SBF facing charges while federal investigations rock crypto – what’s next?
Sam Bankman-Fried, the former CEO of FTX crypto exchange that recently collapsed, has been arrested in the Bahamas after the US government filed a criminal indictment.
He’s being held in custody pending extradition. Federal prosecutors plan to unseal the case against him on later today. Separately, the SEC – the US financial regulator – said it will file civil charges relating to SBF’s alleged violations of securities laws.
These fresh developments come just hours after Reuters reported that the US Justice Department is divided over whether to file charges against Binance, the world’s largest cryptocurrency exchange, in a criminal investigation launched nearly two years ago.
READ MORE: FTX founder Sam Bankman-Fried arrested in the Bahamas
According to reports, some officials say there is sufficient evidence to bring charges against Binance and its executives, including the CEO Changpeng ‘CZ’ Zhao, while others want to review more evidence.
All of this is again rocking an already jittery crypto market. The prices of leading tokens have taken yet another pounding.
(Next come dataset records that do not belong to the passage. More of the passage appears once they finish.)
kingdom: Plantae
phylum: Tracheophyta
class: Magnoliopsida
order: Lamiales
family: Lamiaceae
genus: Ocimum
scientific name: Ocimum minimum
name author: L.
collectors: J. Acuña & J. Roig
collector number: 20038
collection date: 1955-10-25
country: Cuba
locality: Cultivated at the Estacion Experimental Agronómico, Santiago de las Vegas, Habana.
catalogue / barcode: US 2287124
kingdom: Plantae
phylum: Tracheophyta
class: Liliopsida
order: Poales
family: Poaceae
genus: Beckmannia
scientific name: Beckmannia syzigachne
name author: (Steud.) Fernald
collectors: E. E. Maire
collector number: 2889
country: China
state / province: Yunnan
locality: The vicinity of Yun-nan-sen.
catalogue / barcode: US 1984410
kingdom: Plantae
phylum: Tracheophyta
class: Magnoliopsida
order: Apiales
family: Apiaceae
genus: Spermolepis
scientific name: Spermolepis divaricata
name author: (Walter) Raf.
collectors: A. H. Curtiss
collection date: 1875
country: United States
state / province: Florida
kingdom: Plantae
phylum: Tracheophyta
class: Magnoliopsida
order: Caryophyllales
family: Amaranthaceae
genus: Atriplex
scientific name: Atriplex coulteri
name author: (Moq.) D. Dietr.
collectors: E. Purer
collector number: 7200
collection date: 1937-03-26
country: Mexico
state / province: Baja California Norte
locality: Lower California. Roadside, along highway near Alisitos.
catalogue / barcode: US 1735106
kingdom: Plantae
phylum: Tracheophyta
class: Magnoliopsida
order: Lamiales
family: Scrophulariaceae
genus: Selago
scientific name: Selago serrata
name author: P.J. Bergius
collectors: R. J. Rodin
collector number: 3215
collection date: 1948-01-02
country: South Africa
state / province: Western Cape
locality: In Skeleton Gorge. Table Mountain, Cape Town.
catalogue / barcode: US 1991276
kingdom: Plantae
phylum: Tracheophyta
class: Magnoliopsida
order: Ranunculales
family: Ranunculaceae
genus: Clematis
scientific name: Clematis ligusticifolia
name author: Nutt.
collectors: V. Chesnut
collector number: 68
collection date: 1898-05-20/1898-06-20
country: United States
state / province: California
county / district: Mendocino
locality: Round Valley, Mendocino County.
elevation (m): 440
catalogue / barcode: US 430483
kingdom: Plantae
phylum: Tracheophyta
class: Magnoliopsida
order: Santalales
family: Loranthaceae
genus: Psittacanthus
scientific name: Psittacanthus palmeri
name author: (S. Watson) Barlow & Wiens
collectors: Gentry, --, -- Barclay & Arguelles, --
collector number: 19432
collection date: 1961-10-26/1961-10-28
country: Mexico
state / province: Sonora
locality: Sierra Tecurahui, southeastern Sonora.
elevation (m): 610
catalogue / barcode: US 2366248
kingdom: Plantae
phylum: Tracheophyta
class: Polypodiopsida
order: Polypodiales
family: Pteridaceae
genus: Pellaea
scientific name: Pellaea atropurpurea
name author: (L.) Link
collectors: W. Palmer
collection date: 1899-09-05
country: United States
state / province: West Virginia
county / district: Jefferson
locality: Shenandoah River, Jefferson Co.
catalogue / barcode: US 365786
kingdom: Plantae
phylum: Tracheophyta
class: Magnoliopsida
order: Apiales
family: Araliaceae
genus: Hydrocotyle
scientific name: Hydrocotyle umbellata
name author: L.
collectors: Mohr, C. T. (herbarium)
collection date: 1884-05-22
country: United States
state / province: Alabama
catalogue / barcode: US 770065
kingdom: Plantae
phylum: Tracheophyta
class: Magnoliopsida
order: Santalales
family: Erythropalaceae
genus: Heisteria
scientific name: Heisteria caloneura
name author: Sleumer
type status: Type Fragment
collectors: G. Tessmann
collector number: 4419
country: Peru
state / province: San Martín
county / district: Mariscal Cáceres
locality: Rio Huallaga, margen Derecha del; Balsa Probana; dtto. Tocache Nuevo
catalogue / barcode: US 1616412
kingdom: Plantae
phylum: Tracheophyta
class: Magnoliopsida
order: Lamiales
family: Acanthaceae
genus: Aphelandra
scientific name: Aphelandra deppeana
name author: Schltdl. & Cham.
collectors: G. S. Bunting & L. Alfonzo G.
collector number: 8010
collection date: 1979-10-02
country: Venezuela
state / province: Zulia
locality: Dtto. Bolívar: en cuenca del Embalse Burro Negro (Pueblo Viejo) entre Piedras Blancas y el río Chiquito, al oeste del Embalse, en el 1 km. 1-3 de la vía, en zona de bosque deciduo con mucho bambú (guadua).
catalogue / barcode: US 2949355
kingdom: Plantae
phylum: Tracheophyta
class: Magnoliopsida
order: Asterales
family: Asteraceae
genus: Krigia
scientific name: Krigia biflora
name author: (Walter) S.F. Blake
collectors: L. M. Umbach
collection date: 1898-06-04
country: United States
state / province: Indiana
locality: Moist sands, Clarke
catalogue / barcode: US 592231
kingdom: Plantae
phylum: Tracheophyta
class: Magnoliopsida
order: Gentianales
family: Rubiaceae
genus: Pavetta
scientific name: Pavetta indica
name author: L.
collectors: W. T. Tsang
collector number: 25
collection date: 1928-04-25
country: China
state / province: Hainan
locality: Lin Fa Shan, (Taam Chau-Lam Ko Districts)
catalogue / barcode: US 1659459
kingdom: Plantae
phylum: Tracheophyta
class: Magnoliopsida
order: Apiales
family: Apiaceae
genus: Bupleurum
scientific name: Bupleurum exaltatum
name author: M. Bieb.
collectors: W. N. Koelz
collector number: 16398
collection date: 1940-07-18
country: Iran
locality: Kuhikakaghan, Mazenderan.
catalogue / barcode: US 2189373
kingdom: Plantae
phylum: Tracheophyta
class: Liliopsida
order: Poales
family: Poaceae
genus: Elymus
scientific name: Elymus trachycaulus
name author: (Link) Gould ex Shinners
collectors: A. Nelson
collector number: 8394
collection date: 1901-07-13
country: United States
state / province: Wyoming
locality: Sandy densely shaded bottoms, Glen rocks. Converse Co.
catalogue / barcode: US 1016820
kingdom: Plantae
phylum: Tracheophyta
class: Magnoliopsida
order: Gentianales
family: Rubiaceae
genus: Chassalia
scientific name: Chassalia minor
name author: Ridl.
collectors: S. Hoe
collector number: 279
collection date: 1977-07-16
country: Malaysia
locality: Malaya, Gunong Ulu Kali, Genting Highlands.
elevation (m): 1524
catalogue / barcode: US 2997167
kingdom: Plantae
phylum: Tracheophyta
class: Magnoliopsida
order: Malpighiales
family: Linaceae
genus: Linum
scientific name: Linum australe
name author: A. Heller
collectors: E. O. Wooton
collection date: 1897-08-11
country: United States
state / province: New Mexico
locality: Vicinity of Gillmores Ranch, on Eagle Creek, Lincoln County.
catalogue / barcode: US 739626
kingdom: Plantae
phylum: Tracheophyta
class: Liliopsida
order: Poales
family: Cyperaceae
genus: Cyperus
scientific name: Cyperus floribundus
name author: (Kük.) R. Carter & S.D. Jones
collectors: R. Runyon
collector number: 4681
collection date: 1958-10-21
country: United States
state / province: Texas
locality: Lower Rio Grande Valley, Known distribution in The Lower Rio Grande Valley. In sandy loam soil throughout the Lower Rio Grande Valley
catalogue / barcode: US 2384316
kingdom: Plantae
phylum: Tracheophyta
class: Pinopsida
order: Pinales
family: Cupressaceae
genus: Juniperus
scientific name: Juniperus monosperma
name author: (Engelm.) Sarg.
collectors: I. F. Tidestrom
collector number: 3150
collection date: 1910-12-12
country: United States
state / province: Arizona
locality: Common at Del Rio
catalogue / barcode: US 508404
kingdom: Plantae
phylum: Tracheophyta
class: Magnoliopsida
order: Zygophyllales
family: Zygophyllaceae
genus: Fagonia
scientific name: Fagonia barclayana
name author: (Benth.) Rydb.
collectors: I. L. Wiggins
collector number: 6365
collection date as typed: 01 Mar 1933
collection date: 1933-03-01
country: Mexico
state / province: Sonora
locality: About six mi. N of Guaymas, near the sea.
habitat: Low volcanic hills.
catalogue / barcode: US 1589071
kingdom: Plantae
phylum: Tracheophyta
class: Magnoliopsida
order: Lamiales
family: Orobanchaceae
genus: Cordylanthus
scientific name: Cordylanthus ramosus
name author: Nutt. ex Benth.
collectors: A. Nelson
Like all financial markets, crypto is built on trust, as well as fundamentals, and this year’s scandals – which include accusations of insider trading, fraud and money laundering – have severely dented the former.
These latest unfavourable headlines involving FTX and Binance, and their respective leaders, are rocking the cryptoverse.
The rumour mill is currently out of control.
Among other matters up for speculation across social media: why did it take so long – almost a month – for the authorities to detain SBF after it was alleged he used $8 billion of customers’ money to prop up his trading division? Is it because he handed over a reported $72 million to powerful politicians on both sides of the aisle in Washington? Why are there reports only now about Binance when the investigations started two years ago? Is there a reason for the timing? And so it goes on…
Of course, all this serious drama creates huge uncertainty which translates into more market volatility.
I think we can assume that after the catalogue of bad governance and possibly illegal activity from some industry participants that have come to light in recent months, there’s now a new level of deeper scrutiny that is taking place by various authorities of the wider sector.
Whilst this will continue to trigger volatility and price dips, the scrutiny will act as a shake-out of bad actors which are, sadly, present in all markets and industries.
Ultimately, what’s happened this year, I believe, will push fit and proper industry leaders and financial watchdogs to seize this moment as a point of inflection and to work together in order to further shore up the sector and instil trust and transparency by means of sensible, workable regulation.
But while it all creates short-term turbulence, it will also help mature what is still a relatively young market and shore-it up for the long-term – which is what is needed as digital is the future and crypto is here to stay.
It’s been quite a year. But I’m confident that what’s happening now – albeit disastrous for those clients who are caught up in it – will stand the industry in better stead moving forward.